The Berlin Wall became a potent symbol of communist oppression that was used against its creators. President John F. Kennedy took advantage of the wall’s symbolism when he spoke before it in 1963. The Berlin Wall finally crumbled in 1989 as communism itself fell apart.
France tried to hide behind a wall in the 1930s. Still reeling from the First World War, the French feared the Nazi buildup. They constructed the Maginot Line, a string of fortified concrete bunker, protected with machine guns and connected with barbed wire, along their border with Germany.
The French felt secure behind their “impregnable” defenses, but it was a false security. When Adolf Hitler decided to invade, his general simply skirted north around the Maginot Line and attacked France through Holland and Belgium. The French wall proved worse than useless.
Perhaps the best-known barrier of its kind remains the Great Wall of China.
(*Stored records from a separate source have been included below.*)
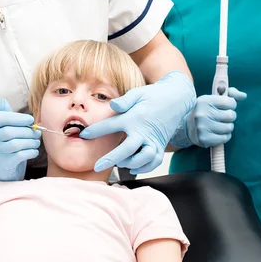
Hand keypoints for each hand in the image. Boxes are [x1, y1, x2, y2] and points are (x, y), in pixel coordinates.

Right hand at [0, 98, 40, 181]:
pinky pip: (19, 156)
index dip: (16, 117)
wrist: (2, 167)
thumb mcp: (4, 127)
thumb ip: (6, 115)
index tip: (30, 119)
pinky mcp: (1, 163)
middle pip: (8, 132)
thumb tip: (3, 101)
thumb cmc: (5, 143)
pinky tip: (34, 150)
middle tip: (37, 132)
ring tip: (36, 141)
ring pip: (14, 144)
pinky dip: (30, 152)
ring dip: (30, 142)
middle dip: (26, 131)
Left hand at [79, 71, 195, 174]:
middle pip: (126, 149)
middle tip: (97, 166)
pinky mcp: (161, 145)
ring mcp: (154, 140)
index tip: (83, 135)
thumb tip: (112, 104)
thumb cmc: (153, 95)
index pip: (111, 126)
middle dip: (110, 159)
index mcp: (134, 117)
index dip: (95, 131)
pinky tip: (132, 167)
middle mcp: (144, 131)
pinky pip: (154, 161)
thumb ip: (125, 100)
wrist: (177, 98)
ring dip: (129, 163)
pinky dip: (144, 167)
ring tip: (119, 163)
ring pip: (142, 158)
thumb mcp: (138, 93)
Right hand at [183, 87, 246, 147]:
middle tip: (223, 117)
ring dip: (228, 127)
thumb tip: (243, 96)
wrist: (188, 126)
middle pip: (231, 115)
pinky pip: (225, 138)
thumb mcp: (215, 98)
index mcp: (204, 100)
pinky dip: (225, 136)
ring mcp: (202, 127)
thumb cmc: (207, 111)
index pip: (229, 102)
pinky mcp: (204, 139)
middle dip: (230, 116)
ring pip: (229, 127)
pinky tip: (218, 133)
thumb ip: (230, 93)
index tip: (226, 106)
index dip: (232, 104)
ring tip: (220, 125)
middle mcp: (201, 113)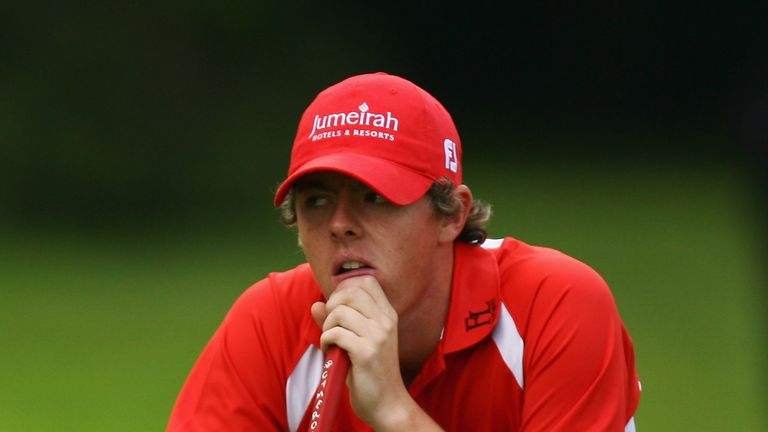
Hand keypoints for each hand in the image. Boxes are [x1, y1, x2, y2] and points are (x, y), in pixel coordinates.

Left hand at [311, 276, 438, 429]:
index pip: (366, 280)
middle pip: (351, 291)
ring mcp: (378, 336)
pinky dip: (326, 341)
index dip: (344, 287)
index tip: (336, 306)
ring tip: (330, 341)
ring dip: (327, 326)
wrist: (387, 404)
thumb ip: (336, 321)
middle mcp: (385, 321)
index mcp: (387, 314)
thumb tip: (316, 305)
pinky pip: (336, 333)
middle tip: (330, 325)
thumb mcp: (357, 341)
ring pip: (341, 312)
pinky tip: (330, 353)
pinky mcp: (367, 352)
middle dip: (332, 304)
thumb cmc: (370, 372)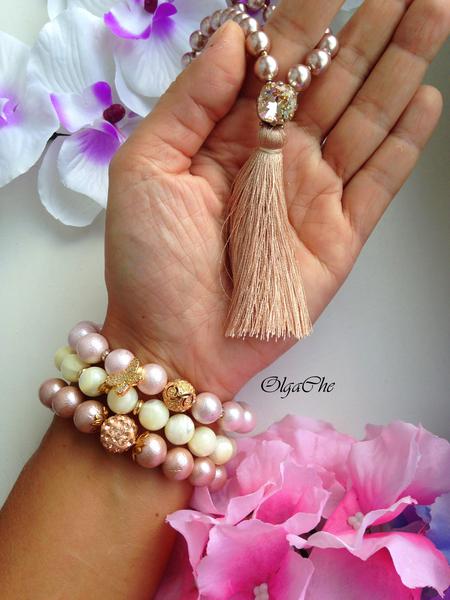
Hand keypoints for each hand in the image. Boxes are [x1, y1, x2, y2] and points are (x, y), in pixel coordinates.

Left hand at [104, 0, 447, 398]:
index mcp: (230, 134)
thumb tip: (235, 36)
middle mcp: (277, 155)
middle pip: (335, 79)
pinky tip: (427, 98)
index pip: (278, 59)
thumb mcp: (147, 168)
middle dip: (372, 26)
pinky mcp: (340, 235)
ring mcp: (314, 193)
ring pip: (368, 118)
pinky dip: (406, 141)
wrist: (175, 342)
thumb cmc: (149, 261)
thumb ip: (190, 101)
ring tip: (433, 12)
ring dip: (401, 66)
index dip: (309, 12)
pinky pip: (381, 180)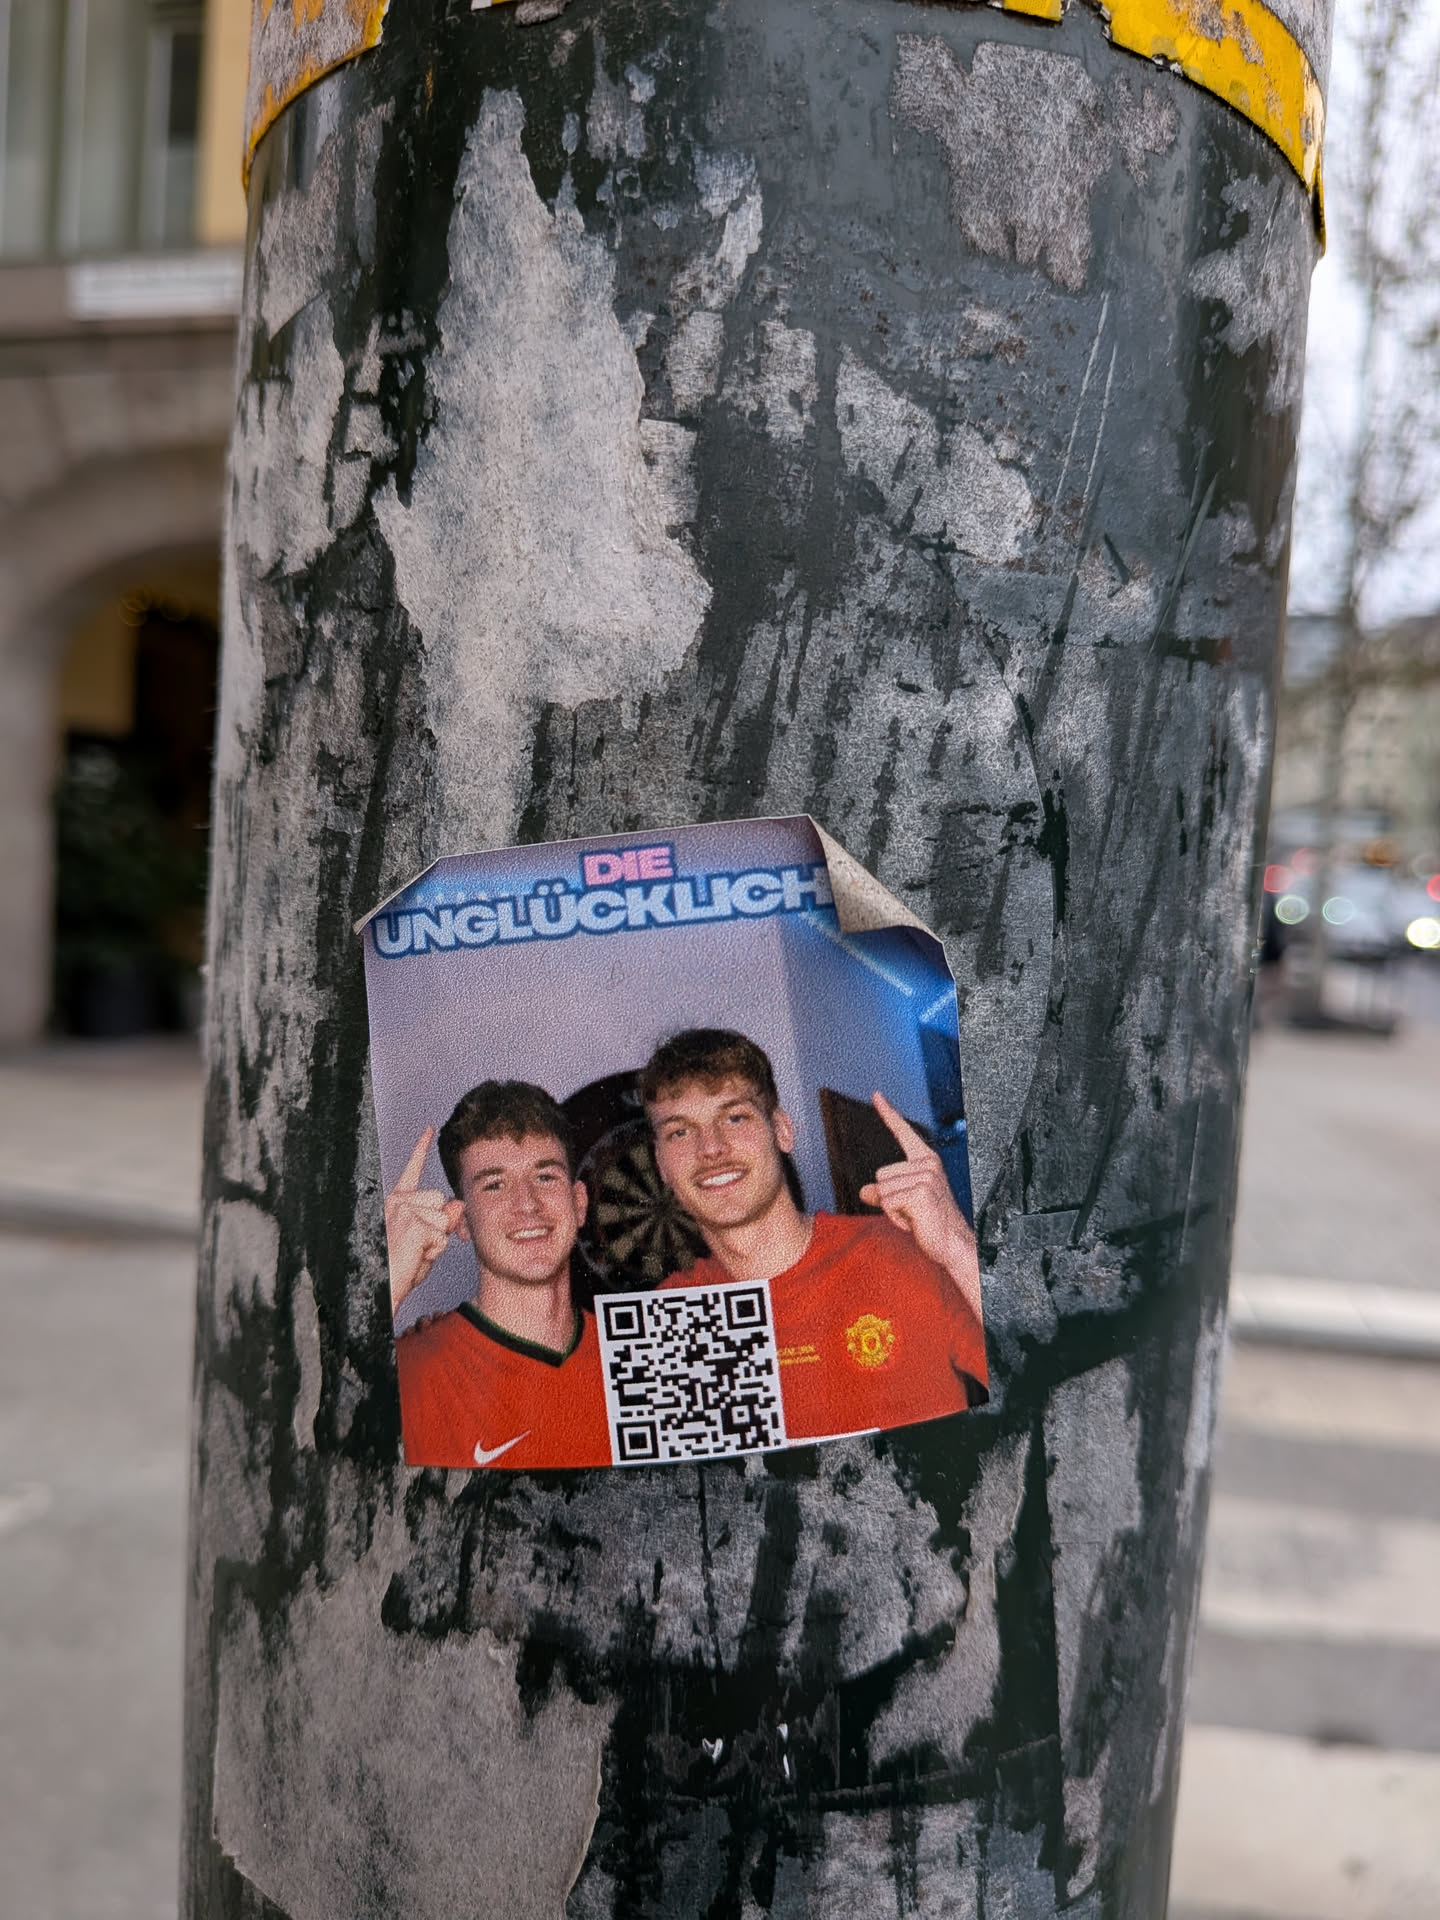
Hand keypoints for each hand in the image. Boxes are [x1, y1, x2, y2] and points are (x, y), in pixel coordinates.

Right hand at [384, 1127, 464, 1310]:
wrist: (377, 1289)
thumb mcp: (424, 1243)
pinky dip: (433, 1252)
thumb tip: (456, 1203)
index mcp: (396, 1203)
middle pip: (442, 1201)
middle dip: (438, 1227)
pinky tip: (413, 1256)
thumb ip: (441, 1222)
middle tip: (415, 1247)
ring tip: (412, 1252)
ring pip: (444, 1218)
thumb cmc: (396, 1271)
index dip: (420, 1149)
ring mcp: (405, 1210)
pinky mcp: (413, 1223)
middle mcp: (398, 1201)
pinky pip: (442, 1236)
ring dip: (436, 1240)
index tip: (429, 1129)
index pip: (413, 1171)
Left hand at [859, 1092, 980, 1322]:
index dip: (888, 1113)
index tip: (876, 1094)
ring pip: (882, 1191)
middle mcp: (927, 1164)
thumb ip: (883, 1194)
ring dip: (893, 1210)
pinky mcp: (920, 1193)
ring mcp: (925, 1178)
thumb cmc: (932, 1223)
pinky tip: (915, 1222)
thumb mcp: (905, 1203)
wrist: (954, 1244)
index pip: (903, 1132)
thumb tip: (863, 1191)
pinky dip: (896, 1218)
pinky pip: (887, 1204)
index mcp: (926, 1160)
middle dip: (890, 1198)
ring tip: (916, 1216)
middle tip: (914, 1211)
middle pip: (881, 1175)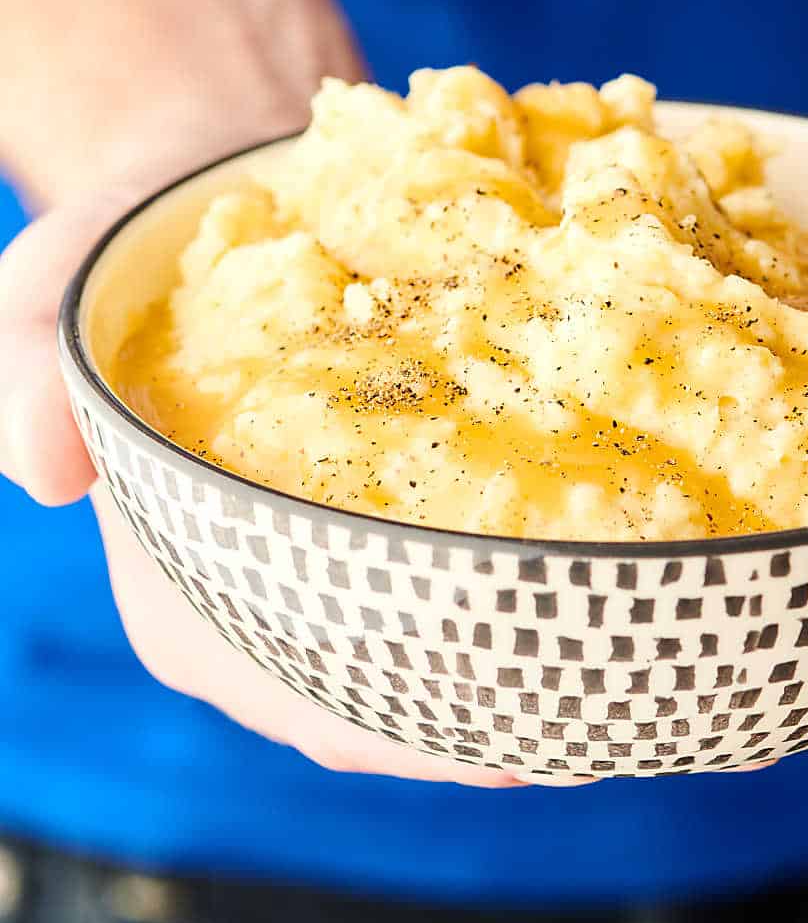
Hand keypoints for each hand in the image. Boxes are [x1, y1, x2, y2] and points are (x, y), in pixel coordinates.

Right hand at [0, 124, 550, 786]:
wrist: (211, 185)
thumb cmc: (124, 254)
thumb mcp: (48, 284)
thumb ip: (25, 364)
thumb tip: (50, 471)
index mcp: (180, 600)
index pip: (298, 702)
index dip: (400, 734)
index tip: (512, 737)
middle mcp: (265, 612)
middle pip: (390, 706)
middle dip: (492, 719)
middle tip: (608, 716)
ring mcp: (338, 575)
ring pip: (441, 662)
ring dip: (530, 669)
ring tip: (633, 669)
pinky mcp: (393, 524)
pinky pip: (468, 583)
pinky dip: (531, 593)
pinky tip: (614, 592)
Constructed at a great loss of life over many generations, the wall was intended to keep out Mongol hordes and other foreign invaders. Now a tourist attraction, the wall remains a monument to cultural paranoia.
But as the 1989 Tiananmen Square protests showed – along with other demonstrations in Hong Kong and Shanghai – the Chinese have already been invaded. Not by troops, but by ideas. Oppression, under tyrannical emperors or Communist Party bureaucrats, stunts human lives. But concepts such as democracy and freedom of speech can nurture an oppressed society. And no wall, however great, can stop the process.
The Great Wall, The Berlin Wall and the Maginot Line failed because they were built to stop ideas – of freedom, conquest or change.
Walls can’t stop ideas. A wall itself is an idea, or rather, an admission that the builder of the wall has run out of ideas. The East Germans had no answer to citizens who wanted freedom. The French refused to confront the Nazi conquest of Austria, Czechoslovakia, Hungary and Poland. The Chinese tried to remain aloof from the world’s turbulence.
Building a bigger, better wall along the U.S. Border with Mexico would be a futile gesture. That structure would be a tangible admission that we did not have a clue as to how to slow the flow of drugs and immigrints into our country. Mexicans and Central Americans – hungry for work, food and freedom – will not be stopped by a fence, a ditch, a Great Wall or a Maginot Line.
Nor would any physical barrier deter drug smugglers from bringing their products to market in America in trucks or planes or boats, ton after ton, day after day. The demand is too great. The profits are too high. And the risks are acceptable. If Trump or any other would-be U.S. President wants to staunch the flow of drugs, all he or she has to do is change our policy. Legalize and regulate everything. Stop the war. Slap on taxes. Watch the cartels wither and die.
We would erect a new wall on the border not because we thought it would work – deep down, we know it won’t – but because we are frustrated. We would rather do something, even something futile and expensive, than sit by helplessly and watch.
If Trump really wants to “Make American Great Again,” he should advocate spending money, not on a wall, but on education. We should attack the causes of America’s drug demand and Mexican unemployment. If we invested in Mexico, fewer job seekers would head north. We need greater cooperation between the two countries. Instead of building barriers of mistrust between peoples, we should be building bridges of understanding.